Desson Thomson, Washington
Post: "Screenwriter Michael Goldenberg and director David Yates (a
British filmmaker with a television background) have transformed J.K. Rowling's
garrulous storytelling into something leaner, moodier and more compelling, that
ticks with metronomic purpose as the story flits between psychological darkness
and cartoonish slapstick."
Mary F. Pols, Contra Costa Times: "We certainly want fresh
energy brought to each film, but at the same time, there needs to be a
continuity beyond just the actors and the setting. Reading Rowling's books,
we're not thinking, oh, now this one should feel like a David Lynch film while
that earlier one was really a family picture. On the page, they are all part of
the universe of Harry Potter, a universe we've all been rather pleased with,
apparently. But on the screen, the stories, now in their fourth set of hands,
feel uncomfortably fractured. Thank heavens for books."
Kenneth Turan, Los Angeles Times: "Yates and his team handle the film's visuals well, including the
impressive sets for the atrium of the Ministry of Magic and its Hall of
Prophecy, as well as fine flying sequences involving either broomsticks or equine
creatures called Thestrals. The director also works well with the film's
juvenile leads, which is important, because these are the raging hormone years
at Hogwarts School, and that is especially true where Harry is
concerned."
Brian Orndorf, dvdtalk.com:
“Yates pulls a much more profound performance out of Radcliffe in a
feature that rests entirely on the young actor's shoulders. It helps that he's
working with the absolute best English talent (Michael Gambon, Jason Issacs,
and Fiennes are all outstanding), but Yates is digging a little deeper than his
predecessors ever could. He's working with a plot that doesn't cause a dramatic
earthquake, but instead seethes and builds to a terrific sense of future war."
Mike Russell, The Oregonian: “In this fifth story, our
wizard hero Harry spends a lot of time brooding over what happened in Chapter
Four -- and no one believes him when he says things are, in fact, about to go
straight to heck. This puts Order of the Phoenix in a difficult, in-between place, as
author J.K. Rowling lines up her dramatic chess pieces and builds a sense of
dread. Fortunately, the filmmakers (director David Yates and scenarist Michael
Goldenberg) understand this, and respond by focusing on Rowling's characters
(and small moments between them) to a degree that's unprecedented in the movie
series. With its long, character-driven setup and gleefully loopy ending, Order of the Phoenix is a strangely relaxed and frequently funny installment. To my
thinking, it stands right behind Harry Potter and the Prisoner of
Azkaban as the best in the movie series.”

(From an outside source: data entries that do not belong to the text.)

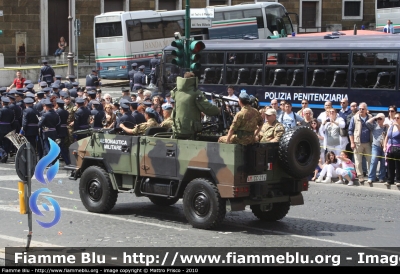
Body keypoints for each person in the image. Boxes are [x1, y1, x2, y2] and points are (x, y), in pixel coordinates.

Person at [172, 72, 220, 140]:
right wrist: (218, 110)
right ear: (193, 80)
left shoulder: (176, 91)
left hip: (177, 129)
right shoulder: (195, 93)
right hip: (190, 130)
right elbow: (208, 109)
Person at [348, 102, 372, 183]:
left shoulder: (370, 117)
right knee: (358, 161)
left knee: (370, 160)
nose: (361, 110)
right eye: (360, 108)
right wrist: (352, 142)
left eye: (363, 109)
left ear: (366, 110)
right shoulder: (354, 118)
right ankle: (360, 176)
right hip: (358, 142)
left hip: (368, 142)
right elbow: (350, 131)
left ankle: (370, 176)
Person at [366, 113, 387, 185]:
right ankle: (371, 177)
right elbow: (367, 123)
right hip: (376, 146)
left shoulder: (386, 127)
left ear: (384, 119)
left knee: (383, 162)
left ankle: (381, 177)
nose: (378, 120)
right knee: (373, 161)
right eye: (378, 119)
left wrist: (387, 125)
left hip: (384, 147)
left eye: (380, 119)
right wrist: (375, 117)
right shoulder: (374, 126)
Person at [382, 112, 400, 187]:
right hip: (390, 147)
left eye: (398, 118)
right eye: (394, 118)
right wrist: (385, 146)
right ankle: (390, 180)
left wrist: (398, 126)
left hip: (398, 147)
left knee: (398, 165)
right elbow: (387, 136)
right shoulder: (391, 126)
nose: (396, 119)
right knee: (390, 165)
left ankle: (398, 180)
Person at [55, 98, 70, 165]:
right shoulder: (66, 112)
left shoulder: (57, 112)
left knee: (60, 146)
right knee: (62, 144)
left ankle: (67, 160)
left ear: (58, 104)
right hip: (64, 129)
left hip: (59, 130)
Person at [0, 97, 15, 163]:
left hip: (1, 127)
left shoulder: (1, 110)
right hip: (8, 127)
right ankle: (5, 158)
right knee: (7, 143)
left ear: (2, 103)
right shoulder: (11, 111)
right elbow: (12, 120)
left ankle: (2, 154)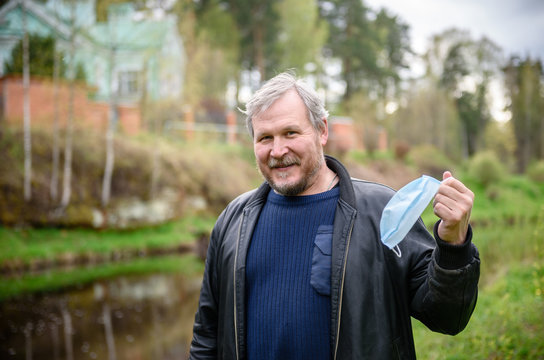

Josh Larsen, Sun-Times News Group: “Goblet of Fire, particularly, left me exhausted. The effects were
overwhelming and the narrative was beginning to slip beyond my grasp. Yet Order
of the Phoenix -- streamlined, psychological, dare I say
reserved? -- wooed me back. It's as if the series has paused to rest, lay off
the magic a bit and prepare for its final, two-film push.”